Factors Affecting Response Time:
- Backend Processing: Time spent in application logic, database queries, or third-party integrations.
- Payload Size: Larger response payloads require more time to transfer and process.
- Network Conditions: Network congestion, bandwidth, and geographic distance impact overall response time.
- Concurrency Handling: High levels of concurrent requests may lead to resource contention and slower responses.
Metrics Recorded:
- Minimum (Min): The shortest recorded response time.
- Maximum (Max): The longest recorded response time.
- 90th Percentile (P90): The response time under which 90% of requests fall.
- 95th Percentile (P95): The response time under which 95% of requests fall.
- 99th Percentile (P99): The response time under which 99% of requests fall.

Understanding Percentiles

A percentile is a statistical measure used to understand the distribution of a dataset. In the context of API performance metrics, percentiles help analyze response times and Time to First Byte (TTFB) by providing insights into how most requests behave rather than focusing on extreme values.

How Percentiles Work

A percentile indicates the value below which a certain percentage of observations fall. For example, if the 90th percentile (P90) response time is 200ms, it means that 90% of the API requests completed in 200ms or less, while the slowest 10% took longer.

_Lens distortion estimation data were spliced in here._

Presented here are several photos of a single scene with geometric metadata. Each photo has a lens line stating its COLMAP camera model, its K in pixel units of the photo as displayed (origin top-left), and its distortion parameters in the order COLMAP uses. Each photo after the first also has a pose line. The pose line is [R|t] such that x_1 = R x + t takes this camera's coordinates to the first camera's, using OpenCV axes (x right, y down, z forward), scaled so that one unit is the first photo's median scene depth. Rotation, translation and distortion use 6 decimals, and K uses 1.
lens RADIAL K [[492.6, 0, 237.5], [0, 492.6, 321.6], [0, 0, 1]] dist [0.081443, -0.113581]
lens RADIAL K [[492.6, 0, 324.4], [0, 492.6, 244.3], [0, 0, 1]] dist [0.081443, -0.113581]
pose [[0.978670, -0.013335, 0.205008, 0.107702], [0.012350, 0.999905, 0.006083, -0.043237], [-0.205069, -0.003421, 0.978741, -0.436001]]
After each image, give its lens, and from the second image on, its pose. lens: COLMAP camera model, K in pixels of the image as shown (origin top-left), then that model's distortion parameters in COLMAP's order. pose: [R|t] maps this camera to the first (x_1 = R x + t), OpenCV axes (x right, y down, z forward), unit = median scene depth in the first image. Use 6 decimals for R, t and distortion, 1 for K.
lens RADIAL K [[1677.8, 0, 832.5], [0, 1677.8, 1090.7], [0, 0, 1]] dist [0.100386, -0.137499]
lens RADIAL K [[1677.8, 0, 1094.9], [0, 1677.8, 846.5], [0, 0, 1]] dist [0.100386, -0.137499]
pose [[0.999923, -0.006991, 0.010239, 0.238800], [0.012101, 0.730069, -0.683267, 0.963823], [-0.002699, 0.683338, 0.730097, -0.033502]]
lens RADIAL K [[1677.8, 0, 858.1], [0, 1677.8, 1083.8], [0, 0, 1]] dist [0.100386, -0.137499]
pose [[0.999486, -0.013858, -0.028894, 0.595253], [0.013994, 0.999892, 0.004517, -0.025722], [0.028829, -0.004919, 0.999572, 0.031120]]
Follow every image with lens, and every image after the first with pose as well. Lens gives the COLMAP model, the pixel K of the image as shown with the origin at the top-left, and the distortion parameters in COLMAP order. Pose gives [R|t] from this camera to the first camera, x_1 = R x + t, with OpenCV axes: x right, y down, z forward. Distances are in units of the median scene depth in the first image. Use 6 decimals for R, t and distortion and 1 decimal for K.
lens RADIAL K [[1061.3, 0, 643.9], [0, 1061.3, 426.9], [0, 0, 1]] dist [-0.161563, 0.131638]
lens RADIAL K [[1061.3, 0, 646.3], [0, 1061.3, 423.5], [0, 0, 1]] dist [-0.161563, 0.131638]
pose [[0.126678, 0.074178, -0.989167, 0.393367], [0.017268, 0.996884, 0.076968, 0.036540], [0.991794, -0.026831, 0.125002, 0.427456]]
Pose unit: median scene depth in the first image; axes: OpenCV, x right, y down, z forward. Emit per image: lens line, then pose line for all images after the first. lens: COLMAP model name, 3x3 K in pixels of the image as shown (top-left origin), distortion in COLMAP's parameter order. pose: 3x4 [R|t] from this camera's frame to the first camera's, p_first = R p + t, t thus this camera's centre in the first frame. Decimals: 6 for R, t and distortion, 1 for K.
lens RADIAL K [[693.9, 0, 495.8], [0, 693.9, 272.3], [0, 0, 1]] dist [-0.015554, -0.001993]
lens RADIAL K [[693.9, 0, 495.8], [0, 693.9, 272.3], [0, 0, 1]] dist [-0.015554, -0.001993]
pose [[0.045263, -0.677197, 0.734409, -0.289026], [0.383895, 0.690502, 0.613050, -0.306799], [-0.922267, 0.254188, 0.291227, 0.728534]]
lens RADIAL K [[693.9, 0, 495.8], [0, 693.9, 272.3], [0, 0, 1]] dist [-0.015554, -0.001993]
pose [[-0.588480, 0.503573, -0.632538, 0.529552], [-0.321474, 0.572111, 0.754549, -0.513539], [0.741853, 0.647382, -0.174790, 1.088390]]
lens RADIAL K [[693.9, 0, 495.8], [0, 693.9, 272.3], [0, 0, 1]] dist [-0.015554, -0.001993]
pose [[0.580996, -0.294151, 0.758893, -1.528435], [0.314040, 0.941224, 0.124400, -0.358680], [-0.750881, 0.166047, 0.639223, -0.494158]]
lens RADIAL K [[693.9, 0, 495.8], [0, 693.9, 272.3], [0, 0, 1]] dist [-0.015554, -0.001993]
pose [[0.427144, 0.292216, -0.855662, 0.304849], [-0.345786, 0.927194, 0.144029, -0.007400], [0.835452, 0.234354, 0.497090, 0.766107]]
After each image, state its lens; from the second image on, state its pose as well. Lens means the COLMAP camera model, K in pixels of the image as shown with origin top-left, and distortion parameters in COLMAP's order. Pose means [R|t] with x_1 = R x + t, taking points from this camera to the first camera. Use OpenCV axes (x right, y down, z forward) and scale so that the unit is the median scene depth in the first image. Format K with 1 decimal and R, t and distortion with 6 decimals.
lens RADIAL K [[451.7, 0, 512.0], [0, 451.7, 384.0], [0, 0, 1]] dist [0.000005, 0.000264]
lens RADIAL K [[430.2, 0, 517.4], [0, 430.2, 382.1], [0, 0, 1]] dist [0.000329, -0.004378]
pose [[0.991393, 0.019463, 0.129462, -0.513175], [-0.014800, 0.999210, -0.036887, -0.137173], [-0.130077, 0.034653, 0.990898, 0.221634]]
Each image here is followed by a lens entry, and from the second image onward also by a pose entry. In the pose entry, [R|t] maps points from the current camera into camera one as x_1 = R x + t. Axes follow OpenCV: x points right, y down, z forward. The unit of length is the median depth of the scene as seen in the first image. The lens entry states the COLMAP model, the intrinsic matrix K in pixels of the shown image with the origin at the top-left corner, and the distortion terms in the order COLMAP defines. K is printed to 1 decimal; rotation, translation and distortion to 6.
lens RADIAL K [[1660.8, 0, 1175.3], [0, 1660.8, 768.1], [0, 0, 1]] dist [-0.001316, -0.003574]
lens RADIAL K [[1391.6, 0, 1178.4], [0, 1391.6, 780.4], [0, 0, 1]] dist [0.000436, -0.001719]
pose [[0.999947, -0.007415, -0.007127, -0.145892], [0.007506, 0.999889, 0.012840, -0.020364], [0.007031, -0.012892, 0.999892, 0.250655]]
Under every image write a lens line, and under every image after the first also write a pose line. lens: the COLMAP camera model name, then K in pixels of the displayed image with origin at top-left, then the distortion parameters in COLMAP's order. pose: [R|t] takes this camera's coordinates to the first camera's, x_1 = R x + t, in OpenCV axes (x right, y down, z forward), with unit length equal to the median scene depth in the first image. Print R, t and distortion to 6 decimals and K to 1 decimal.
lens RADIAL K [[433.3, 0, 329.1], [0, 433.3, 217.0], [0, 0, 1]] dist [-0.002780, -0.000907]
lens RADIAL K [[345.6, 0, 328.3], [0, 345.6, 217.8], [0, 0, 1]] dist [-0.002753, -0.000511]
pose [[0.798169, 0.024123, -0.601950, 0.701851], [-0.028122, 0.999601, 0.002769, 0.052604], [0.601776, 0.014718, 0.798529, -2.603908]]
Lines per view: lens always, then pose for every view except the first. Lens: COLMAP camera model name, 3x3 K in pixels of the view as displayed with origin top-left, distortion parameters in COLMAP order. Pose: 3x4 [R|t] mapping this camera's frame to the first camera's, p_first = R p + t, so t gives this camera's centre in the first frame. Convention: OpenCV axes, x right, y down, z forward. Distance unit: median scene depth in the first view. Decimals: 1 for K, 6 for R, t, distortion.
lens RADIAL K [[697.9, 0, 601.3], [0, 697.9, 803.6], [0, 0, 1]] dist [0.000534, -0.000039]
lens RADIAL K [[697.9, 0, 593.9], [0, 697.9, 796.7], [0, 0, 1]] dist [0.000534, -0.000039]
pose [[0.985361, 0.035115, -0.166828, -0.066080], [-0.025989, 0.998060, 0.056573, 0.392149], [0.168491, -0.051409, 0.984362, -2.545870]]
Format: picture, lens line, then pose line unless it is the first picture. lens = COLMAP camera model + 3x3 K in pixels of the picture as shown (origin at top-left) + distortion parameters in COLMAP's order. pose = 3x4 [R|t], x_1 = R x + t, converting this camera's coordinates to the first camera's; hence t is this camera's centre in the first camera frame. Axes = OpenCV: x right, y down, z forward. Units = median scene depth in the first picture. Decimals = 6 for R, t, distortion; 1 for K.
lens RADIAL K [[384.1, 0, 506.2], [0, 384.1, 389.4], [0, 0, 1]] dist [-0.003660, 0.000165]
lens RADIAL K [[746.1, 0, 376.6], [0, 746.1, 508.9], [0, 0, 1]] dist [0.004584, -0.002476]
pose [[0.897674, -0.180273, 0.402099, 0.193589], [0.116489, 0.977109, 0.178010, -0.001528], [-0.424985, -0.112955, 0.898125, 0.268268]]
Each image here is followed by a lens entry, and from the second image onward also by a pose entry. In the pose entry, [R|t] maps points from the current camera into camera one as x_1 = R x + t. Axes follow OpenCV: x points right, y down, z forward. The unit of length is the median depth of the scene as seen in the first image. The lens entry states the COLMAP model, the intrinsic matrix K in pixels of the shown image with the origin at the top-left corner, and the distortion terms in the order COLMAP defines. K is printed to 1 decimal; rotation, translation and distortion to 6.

Common Percentiles Used in API Metrics

90th Percentile (P90): 90% of requests completed within this time, representing a general upper bound for good performance.
95th Percentile (P95): 95% of requests are completed within this time, helping to identify near-worst-case response times.
99th Percentile (P99): 99% of requests are completed within this time, highlighting the extreme outliers in performance.

Why Percentiles Matter

Better Than Averages: Averages can be misleading, as a few slow responses can distort the data. Percentiles provide a clearer picture of real-world user experience.
Focus on Performance Outliers: Higher percentiles (P95, P99) highlight worst-case performance scenarios, crucial for identifying potential API bottlenecks.
Actionable Optimization: If P90 is low but P99 is high, it suggests occasional extreme delays that need investigation.

Use Cases

Performance Monitoring: Identifying slow API endpoints and optimizing request handling to maintain efficiency.
Scalability Planning: Ensuring API performance remains stable under increased load and predicting infrastructure needs.
User Experience Optimization: Reducing response times to improve overall application responsiveness and user satisfaction.
Incident Response: Quickly detecting and responding to API performance degradation before it affects users.
Capacity Management: Ensuring sufficient resources are allocated to handle expected API traffic.
Compliance and SLAs: Ensuring adherence to service level agreements (SLAs) by monitoring key performance indicators.

Best Practices for API Performance Optimization

Caching Responses: Implement caching strategies to reduce redundant API calls and enhance response times.
Load Balancing: Distribute requests evenly across multiple API instances to prevent server overload.
Asynchronous Processing: Use asynchronous processing for time-consuming operations to improve responsiveness.
Database Query Optimization: Optimize database queries to reduce query execution time.
Compression: Use gzip or Brotli compression to minimize response payload size.
API Gateway Optimization: Configure API gateways efficiently to enhance performance and security.

Conclusion

API performance monitoring, through metrics like time to first byte and response times, is key to maintaining high-performing and scalable applications.